Peut-être qu'on se fait des films, mais le fait que ce soit un ancien sanatorium, perdu au fin fond du milieu de nulle part, encerclé de sapins pluriséculaires gigantesques, le tout posé dans un trou entre deux montagnes géantes, ben nous, ça nous fout les chocottes, les miquettes, les jetons, la frousse, la trouille quoi !

Ouais à notre âge, y'en a qui seraient ravis d'u tel terrain de jeu, mais moi je vous dis qu'on pourrait y tourner la version Suisse de Shinning.

AAAAAAh, ouf ! On arrive ! Descendre de cette voiture, viiiiite !!!! Les routes tournent tellement par ici que ça file envie de vomir ! Je veux de l'air !!!!! Je veux me dégourdir les pattounes, et voir de près si l'endroit me fiche autant les jetons en vrai qu'en photo.

- "Regardez les enfants, n'est-ce pas magique comme endroit ?" demande notre mère.

- " Ah, ouais, qu'est-ce qu'on va s'amuser !!! Perdus ici, sans copains... C'est le kiffe de l'année !" ne peut s'empêcher d'ironiser Aaron.

- "Allez, faites un petit effort ! Allez vous promener un peu mais en faisant attention, on est à flanc de falaise. Votre père et moi, on va commencer à décharger, et voir quels pièces nous nous réservons."

- "Je viens, je veux choisir ma chambre puisque je vais y être H24." me hâtai-je de répondre à ma mère. Et je la suivi chargée du sac à dos qui ne me quitte jamais et mon frère sur les talons.



La bâtisse qui s'élève devant moi dans le ciel Suisse est tellement lourde et massive que j'ai l'impression qu'elle va me tomber dessus. Je suis pas encore entrée dedans et déjà elle m'étouffe... Je suis pas au bout !

Je m'approche si timidement qu'on dirait une gamine le jour de son entrée au CP ! Je sais pas, elle m'inspire pas moi cette baraque ! Elle me fiche une impression pas cool !

Bon, enfin, au moment où je me décide à pousser la gigantesque porte d'entrée devant laquelle je me sens toute petite, Aaron arrive tel un boulet de canon filant vers le navire ennemi manquant me faire tomber.

-" Putain, Aaron, fais gaffe un peu ! T'as failli me démonter l'épaule !" criai-je après mon délicat double.

-" Allez, ça va frangine, zen ! T'en as une autre de toutes manières ! Bouge, on va visiter la maison hantée de Disney Land." Me lance mon sympathique frèrot.

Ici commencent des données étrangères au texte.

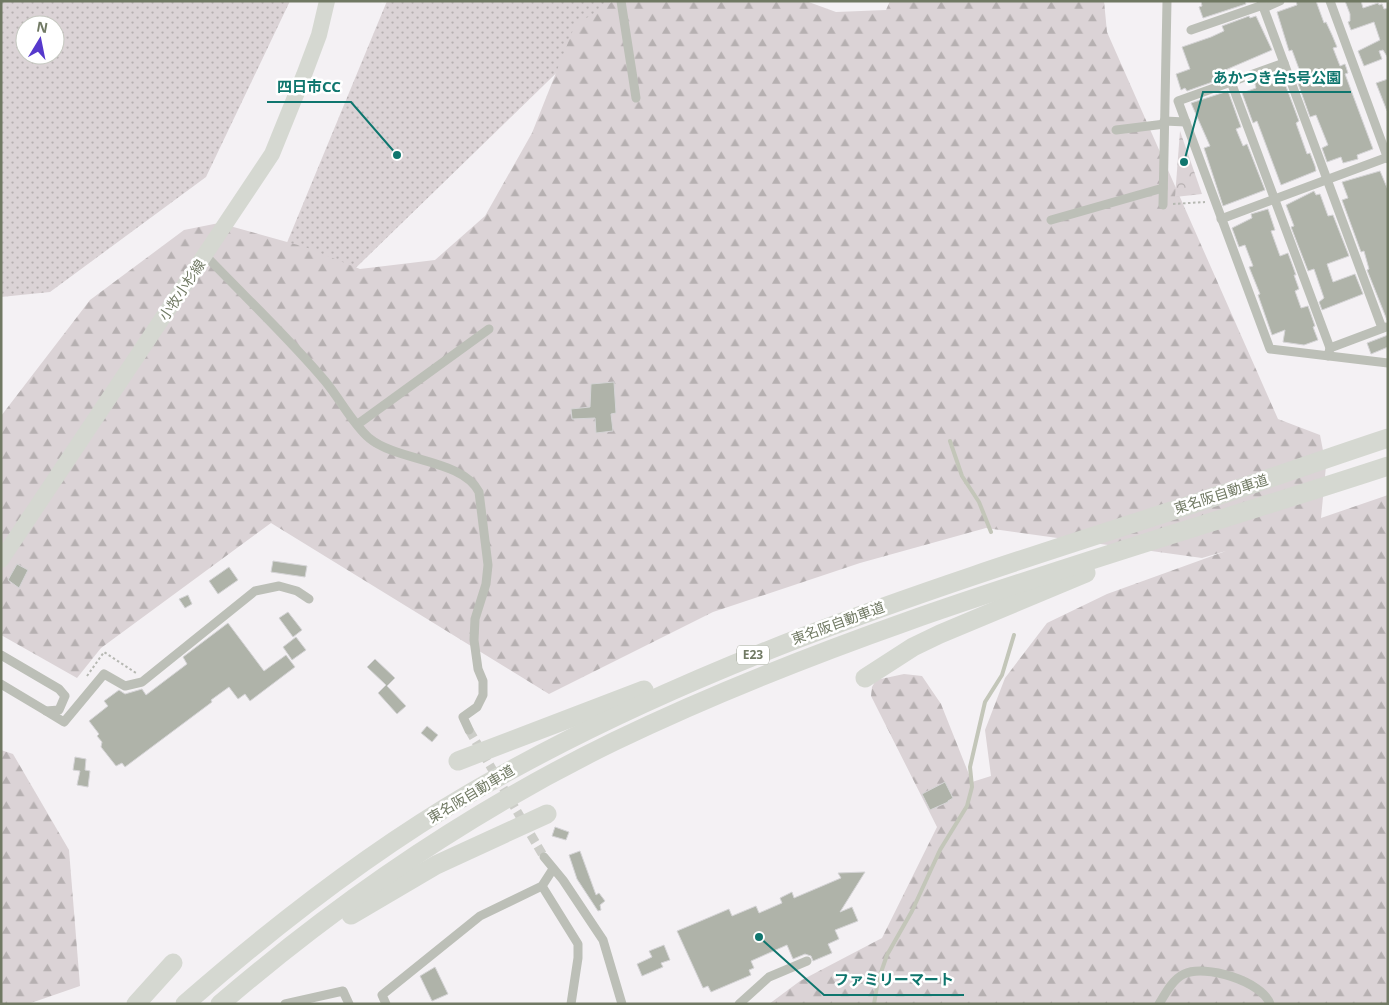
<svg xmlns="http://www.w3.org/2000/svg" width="1389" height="1005" viewBox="0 0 1389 1005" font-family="'Noto Sans','Noto Sans JP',sans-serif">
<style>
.grass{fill:url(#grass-dots);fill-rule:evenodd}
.forest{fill:url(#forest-firs)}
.park{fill:url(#park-crowns)}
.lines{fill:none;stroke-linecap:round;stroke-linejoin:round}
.stream{stroke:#c3c6b9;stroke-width:4}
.building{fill:#afb3a9;stroke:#d5d4d6}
.minor-tunnel{stroke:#cccdc8;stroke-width:9;stroke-dasharray:9 4.5;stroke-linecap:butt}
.path{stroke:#b6b8b2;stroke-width:2;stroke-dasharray:2.5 2.5;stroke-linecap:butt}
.minor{stroke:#bcbfb7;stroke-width:9}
.major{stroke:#d5d8d1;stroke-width:16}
.highway{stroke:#d5d8d1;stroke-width:19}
.labels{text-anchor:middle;stroke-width:5;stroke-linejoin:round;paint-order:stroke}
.shield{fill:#fff;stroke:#9ba192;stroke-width:1}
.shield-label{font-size:12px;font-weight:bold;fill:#707963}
.street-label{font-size:14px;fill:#707963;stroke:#fff}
.leader{fill:none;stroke:#0f766e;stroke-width:2}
.callout-dot{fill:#0f766e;stroke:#fff;stroke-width:2}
.callout-label{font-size:15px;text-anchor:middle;font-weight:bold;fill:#0f766e;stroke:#fff;stroke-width:5;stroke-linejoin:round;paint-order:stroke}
</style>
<defs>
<pattern id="grass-dots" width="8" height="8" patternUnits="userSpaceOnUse" patternTransform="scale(1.25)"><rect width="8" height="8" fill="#dbd3d6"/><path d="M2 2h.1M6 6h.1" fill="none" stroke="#b6b0b1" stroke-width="1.8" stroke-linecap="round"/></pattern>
<pattern id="forest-firs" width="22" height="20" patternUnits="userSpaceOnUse" patternTransform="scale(1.25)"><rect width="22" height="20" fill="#dbd3d6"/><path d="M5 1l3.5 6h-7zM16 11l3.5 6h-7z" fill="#b6b0b1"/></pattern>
<pattern id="park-crowns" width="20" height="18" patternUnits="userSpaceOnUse" patternTransform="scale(1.25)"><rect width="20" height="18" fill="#dbd3d6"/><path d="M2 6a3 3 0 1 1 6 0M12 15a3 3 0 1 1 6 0" fill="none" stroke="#b6b0b1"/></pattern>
</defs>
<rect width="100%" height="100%" fill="#f4f1f4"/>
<g class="grass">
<path d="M1,1h289l-84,176 -156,115 -49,5zM25,25h30v30h-30z"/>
<path d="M387,1h308l-114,48 -248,241 -54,-28z"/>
</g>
<g class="forest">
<path d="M614,1h192l30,11 50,-2 4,-9h214l3,31 171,387 42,16 6,31 -5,52 67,-23v509h-619l31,-23 82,-43 55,-111 -66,-131 1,-9 4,-7 28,-6 18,2 19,28 31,78 19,-6 -6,-46 20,-52 42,-55 60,-29 119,-43 -24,7 -216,-30 -126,35 -147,49 -164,82 -278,-171 -170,125 -24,30 -76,-43v-219l89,-116 94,-70 35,-7 86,24 55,22 75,-9 50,-44 47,-83 43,-108z"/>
<path d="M1,750l12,4 56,96 11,136 -52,18h-27z"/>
</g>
<path class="park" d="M1180,131l22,63 -27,3z"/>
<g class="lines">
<g class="stream">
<path d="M950,441l12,35 17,26 12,30"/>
<path d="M874,1004l4,-23 9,-26 25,-44 28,-61 27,-44 5,-19 -2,-20 15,-65 17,-27 12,-40"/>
</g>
</g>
<g class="building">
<path d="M1201,1h44l1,3 -43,14 -4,-11 3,-1z"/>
<path d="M1296,1h20l8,22 2,-1 6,13 5,12 -4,1 7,18 5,-2 3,9 -3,1 28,75 -16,6 1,4 -15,4 -2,-6 -14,5 -5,-14 6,-3 -12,-30 -6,2 -14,-39 6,-1 -10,-27 -3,1 -12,-39 20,-7z"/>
<path d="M1345,1h16l2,7 15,-5 1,2 3,-1 2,5 4,-1v50l-5,-8 -4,1 3,8 -18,7 -6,-15 22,-11 -6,-18 -23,8 -3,-8 2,-1v-7z"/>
<path d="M1249,16l1,2 6,-2 16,34 -56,24 2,6 -31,11 -2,-3 -4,2 -5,-16 14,-5 -8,-22 29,-10 13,-6 -2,-5z"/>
<path d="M1264,77l2,8 18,-4 15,40 -3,2 11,31 3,-1 5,13 1,5 -35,14 -24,-64 -4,2 -11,-30 14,-5 -2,-8z"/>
<path d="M1388,79v31l-1,1 -11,-28z"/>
<path d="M1228,91l13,36 -5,2 7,17 4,-2 18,46 -42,16 -19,-58 6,-2 -19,-43z"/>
<path d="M1380,171l8,19 -1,130 -20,-50 2,-1 -5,-18 -3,1 -19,-52 6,-2 -6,-16z"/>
<path d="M1314,191l2,4 4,-1 8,22 5,-1 16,41 -22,8 6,18 22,-8 8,20 -41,16 -3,-8 5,-4 -10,-29 -6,2 -17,-44 3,-1 -8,-21z"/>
<path d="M1268,209l7,21 -4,1 9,25 8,-3 8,22h-2l5,14 -4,2 6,17 7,-2 7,20 -2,1 5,13 -14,5 -21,-3 2,-12 -13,5 -14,-40 2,-1 -11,-27 4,-1 -8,-21 -6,2 -7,-19 20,-10 -1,-4z"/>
<path d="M1388,335v12l-17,7 -4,-11z"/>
<path d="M614,382l2,31 -5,1 2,17 -17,2 -1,-15 -23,1 -1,-10 19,-2 1,-23z"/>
<path d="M273,561l34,5 -2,11 -34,-5z"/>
<path d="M17,564l11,6 -9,18 -11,-8z"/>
<path d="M229,567l9,13 -20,14 -9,-13z"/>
<path d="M188,595l4,9 -7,4 -6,-9z"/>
<path d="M288,612l14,18 -9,7 -14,-19z"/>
<path d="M228,623l36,48 22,-16 9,12 -45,34 -5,-7 -7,5 -9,-12 -18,13 1,2 -87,65 -3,-4 -6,3 -15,-19 1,-5 -5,-6 2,-2 -10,-13 19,-15 -4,-5 15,-11 6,4 17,-5 4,6 41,-31 -4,-7z"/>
<path d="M296,637l10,13 -14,10 -9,-13z"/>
<path d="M375,659l20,19 -8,8 19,20 -9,8 -19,-21 8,-8 -19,-18z"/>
<path d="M427,726l11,9 -6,7 -11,-9z"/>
<path d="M75,757l11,2 -1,11 5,1 -2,16 -11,-2 3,-14 -7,-1z"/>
<path d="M945,782l8,16 -5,3v1l-18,8 -8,-16z"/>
<path d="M555,827l14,5 -3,8 -14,-4z"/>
<path d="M580,851l16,44 3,-2 6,8 -5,4 1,5 -3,1 -21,-32 -8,-24z"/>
<path d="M865,872l-25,40 12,-5 6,14 -23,9 4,9 -11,5 4,9 -19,8 -2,-5 -6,-2 -12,5 -6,-14 -36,16 3,7 -5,2 2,5 -40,17 -3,-6 -5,2 -26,-57 52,-22 3,7 24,-10 3,7 23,-10 -2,-5 12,-6 2,6 47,-20 -3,-5z"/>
<path d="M664,945l6,15 -9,3 2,4 -21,9 -5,-12 15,-7 -3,-6z"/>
<path d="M435,967l13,27 -16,7 -12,-25z"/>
</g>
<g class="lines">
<path class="minor-tunnel" d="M469,730l75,127"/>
<g class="path">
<path d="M1173,204l32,-2"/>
<path d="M87,676l17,-24 32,21"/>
</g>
<g class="minor">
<path d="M621,1l15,97"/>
<path d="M1261,1l121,327"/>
<path d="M1330,1l58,158"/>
<path d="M1264,8l16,-7"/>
<path d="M1191,30l72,-25"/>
<path d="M1284,63l-106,38 92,248 118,14"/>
<path d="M1231,82l99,266 -2,8"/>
<path d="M1164,121l22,1"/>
<path d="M1116,130l49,-6"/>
<path d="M1163,205l4,-204"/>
<path d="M1221,219l167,-62"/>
<path d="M1051,220l112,-32"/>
<path d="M205,255c40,42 83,82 120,126 15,18 27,42 44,57 29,24 93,21 110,54l9,73 -2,19 -11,35 -1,21 4,29 5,12v14l-6,12 -14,10 6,13"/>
<path d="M1330,348l56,-21"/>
<path d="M358,424l131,-95"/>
<path d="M1,655l58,34 6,7 -6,14 -13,1 -45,-27"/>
<path d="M46,711l18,11 40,-48 21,12 17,-4 113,-91 24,-5 18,5 12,8"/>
<path d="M544,857l19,23 40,60 19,64"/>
<path d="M542,886l36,58v14l-7,46"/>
<path d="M285,1004l58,-13 6,13"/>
<path d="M386,1004l-4,-9 98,-79 62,-30 11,-17"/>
<path d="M739,1004l30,-27 38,-16"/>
<path d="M1159,1004c6,-10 14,-25 25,-30 21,-10 78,7 86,30"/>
</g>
<path class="major" d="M1,560l271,-406 32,-79 15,-40 8,-34"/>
<g class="highway">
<path d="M865,678l48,-31 27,-13 146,-61"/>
<path d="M458,761l186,-71"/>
<path d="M351,915l85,-50 111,-51"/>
<path d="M136,1004l37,-41"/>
<path d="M185,1004c89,-78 184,-152 287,-212 229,-133 474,-208 724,-289 64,-21 128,-44 192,-65"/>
<path d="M220,1004c120,-103 253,-194 395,-263 247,-119 513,-190 773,-275"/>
</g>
</g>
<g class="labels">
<rect class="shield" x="737" y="645.5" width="32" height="19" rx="4"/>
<g class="shield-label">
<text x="753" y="659">E23</text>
</g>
<g class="street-label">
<text transform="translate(182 290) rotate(-56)" y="5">小牧小杉線</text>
<text transform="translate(1221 494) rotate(-18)" y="5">東名阪自動車道</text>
<text transform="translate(838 623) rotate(-20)" y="5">東名阪自動車道</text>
<text transform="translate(471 794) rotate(-31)" y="5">東名阪自動車道</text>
</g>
</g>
<path class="leader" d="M1184 162L1203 92H1351M397 155L351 102H267M759 937L824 995H964"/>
<g class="callout-dot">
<circle cx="1184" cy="162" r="5"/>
<circle cx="397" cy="155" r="5"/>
<circle cx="759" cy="937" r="5"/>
</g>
<g class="callout-label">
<text x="1277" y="83">あかつき台5号公園</text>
<text x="309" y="92">四日市CC</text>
<text x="894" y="985">ファミリーマート</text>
</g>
<rect width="1389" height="1005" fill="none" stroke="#707963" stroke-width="5"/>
<g transform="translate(40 40) rotate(10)"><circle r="24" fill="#ffffff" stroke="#c6c9c1"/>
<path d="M0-4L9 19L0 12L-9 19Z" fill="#5639cc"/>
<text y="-8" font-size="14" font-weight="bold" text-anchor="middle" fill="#707963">N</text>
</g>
</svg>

- "Ouais, ben excuse mais je suis moins pressée que toi de vivre dans la tête de Stephen King !"

-" Fais pas ta chochotte, de touts façons on n'a pas le choix alors suis moi et viens choisir ta chambre. Je suis pas fan non plus si ça peut te rassurer, mais une maison n'a jamais mangé personne il me semble."

Oui, d'accord, il est pas fan, mais lui, il est super cartésien, tandis que moi pas du tout. Jumeaux oui, exactement les mêmes, non. Lui, il est grand, brun, avec des yeux noirs superbes et un sourire qui tue ; moi, je suis assez moyenne en hauteur, en largeur et en beauté.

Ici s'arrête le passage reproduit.